=== Page extract ===

Although bioinert
titanium has been widely applied in orthopedics and related fields, its usage is limited by its unsatisfying osteoinductivity, anti-
infection capability, and wear-resistance. Osteoinductive
apatite coating can be fabricated on a
titanium surface by electrochemical methods, but this causes bacterial adhesion and poor wear-resistance. On the basis of pulse electrochemical technology, a wear-resistance and antibacterial osteoinductive coating was fabricated through codeposition of
hydroxyapatite (HA) and nano-Ag effectuated by the cohybridization ofchitosan (CS) with Ag+ and Ca2+. A composite coating formed with uniformly dispersed spherical nanoparticles was obtained at optimized deposition potential, Ag concentration, and
apatite concentration. The nanocomposite coating shows excellent bioinductive activity; it promotes preferential growth on the (002) face, and needle-like ordered arrangement of
apatite. Due to the mediation of CS hybridization, a compact structure is achieved in the HA/Ag composite coating which significantly enhances the wear-resistance of the coating and reduces the release of Ca2+ and Ag+. The antibacterial rate of the coating on Escherichia coli and Staphylococcus aureus is up to 99% according to the antibacterial test. In conclusion, a wear-resistant and long-term antibacterial bioactive nanocomposite coating is successfully fabricated on
titanium surface through the strategy established in this study.

=== Information given ===

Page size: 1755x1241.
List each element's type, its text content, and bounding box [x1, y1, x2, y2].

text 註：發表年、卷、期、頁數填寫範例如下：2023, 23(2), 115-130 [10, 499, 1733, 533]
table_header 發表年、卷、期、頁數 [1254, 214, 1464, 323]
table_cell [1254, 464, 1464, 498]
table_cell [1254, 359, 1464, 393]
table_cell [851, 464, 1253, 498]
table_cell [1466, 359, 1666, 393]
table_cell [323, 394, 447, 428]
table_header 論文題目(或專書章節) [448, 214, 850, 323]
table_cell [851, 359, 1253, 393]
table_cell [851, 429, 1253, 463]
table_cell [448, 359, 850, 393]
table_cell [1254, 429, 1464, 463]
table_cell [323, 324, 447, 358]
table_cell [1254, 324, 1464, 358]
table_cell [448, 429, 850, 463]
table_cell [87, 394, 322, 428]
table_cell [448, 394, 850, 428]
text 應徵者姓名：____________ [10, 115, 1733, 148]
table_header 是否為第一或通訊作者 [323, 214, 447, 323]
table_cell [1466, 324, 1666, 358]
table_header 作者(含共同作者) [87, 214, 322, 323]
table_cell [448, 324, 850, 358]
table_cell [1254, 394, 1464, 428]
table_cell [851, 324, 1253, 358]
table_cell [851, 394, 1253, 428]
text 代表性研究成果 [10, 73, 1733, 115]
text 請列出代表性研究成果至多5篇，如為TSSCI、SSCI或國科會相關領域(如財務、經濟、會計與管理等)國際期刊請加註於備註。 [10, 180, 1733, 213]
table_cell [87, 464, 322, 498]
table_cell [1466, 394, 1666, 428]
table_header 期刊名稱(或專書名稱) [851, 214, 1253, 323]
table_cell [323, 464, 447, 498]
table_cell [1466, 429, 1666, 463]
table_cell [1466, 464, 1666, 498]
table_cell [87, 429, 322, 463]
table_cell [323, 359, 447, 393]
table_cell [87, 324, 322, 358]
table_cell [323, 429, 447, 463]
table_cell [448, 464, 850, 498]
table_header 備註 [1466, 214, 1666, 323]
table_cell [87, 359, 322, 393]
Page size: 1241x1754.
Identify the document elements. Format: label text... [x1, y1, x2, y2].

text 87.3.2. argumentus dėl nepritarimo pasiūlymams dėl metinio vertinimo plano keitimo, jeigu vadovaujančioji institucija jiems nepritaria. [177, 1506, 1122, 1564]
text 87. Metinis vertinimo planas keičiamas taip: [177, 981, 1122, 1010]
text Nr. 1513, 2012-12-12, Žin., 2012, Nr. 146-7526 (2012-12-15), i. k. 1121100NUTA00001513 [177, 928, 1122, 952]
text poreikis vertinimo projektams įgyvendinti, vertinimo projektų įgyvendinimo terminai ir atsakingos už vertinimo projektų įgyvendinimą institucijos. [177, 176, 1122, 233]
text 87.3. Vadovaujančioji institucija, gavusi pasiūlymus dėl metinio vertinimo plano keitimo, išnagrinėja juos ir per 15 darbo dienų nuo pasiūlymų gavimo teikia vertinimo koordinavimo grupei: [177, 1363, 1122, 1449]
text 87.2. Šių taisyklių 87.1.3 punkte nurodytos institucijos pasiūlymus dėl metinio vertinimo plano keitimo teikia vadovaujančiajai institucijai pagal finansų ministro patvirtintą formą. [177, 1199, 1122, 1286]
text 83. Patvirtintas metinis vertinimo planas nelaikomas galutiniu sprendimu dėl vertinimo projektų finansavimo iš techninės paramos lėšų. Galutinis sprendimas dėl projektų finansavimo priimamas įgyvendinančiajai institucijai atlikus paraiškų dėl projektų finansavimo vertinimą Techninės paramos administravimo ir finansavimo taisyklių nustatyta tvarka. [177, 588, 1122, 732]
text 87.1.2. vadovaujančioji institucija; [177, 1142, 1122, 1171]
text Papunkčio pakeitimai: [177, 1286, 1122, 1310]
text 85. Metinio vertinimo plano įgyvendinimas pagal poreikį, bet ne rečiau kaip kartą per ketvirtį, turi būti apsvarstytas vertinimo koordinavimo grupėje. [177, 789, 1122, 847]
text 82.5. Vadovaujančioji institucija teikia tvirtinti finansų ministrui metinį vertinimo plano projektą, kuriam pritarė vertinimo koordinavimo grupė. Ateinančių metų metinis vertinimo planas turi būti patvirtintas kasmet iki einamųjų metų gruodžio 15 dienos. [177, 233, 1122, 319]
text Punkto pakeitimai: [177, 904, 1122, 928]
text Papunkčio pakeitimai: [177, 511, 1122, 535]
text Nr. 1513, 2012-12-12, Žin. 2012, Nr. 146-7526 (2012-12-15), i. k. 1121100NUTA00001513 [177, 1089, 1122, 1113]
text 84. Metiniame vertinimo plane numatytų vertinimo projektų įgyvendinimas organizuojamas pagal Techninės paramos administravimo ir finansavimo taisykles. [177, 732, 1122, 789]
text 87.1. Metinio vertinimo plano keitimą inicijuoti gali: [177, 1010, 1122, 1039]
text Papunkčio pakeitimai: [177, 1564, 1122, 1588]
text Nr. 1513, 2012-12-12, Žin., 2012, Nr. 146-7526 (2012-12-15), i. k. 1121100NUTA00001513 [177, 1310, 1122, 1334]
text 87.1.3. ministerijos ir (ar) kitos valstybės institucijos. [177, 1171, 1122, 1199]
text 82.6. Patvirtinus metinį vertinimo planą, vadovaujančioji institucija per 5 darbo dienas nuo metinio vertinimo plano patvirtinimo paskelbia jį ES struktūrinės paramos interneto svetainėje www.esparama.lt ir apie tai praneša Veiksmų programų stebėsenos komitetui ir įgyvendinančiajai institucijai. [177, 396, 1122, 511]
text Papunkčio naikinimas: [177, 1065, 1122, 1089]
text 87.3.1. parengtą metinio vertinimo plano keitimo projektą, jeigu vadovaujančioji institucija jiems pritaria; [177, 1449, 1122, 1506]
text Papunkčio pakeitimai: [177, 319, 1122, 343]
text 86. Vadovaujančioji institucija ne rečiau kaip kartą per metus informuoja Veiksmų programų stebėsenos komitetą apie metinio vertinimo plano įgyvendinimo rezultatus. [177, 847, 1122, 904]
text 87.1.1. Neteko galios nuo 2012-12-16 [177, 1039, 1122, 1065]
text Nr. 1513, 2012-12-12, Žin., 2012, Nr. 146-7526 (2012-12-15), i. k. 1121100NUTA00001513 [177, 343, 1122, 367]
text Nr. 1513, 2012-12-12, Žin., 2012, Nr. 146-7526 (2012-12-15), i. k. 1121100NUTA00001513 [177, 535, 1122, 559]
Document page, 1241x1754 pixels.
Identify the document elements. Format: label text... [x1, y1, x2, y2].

===

> _Work to complete_
In the abstract on the titanium coating, what antibacterial rate did the coating reach against Escherichia coli and Staphylococcus aureus?

> _Task answer_
Up to 99%, according to the antibacterial test.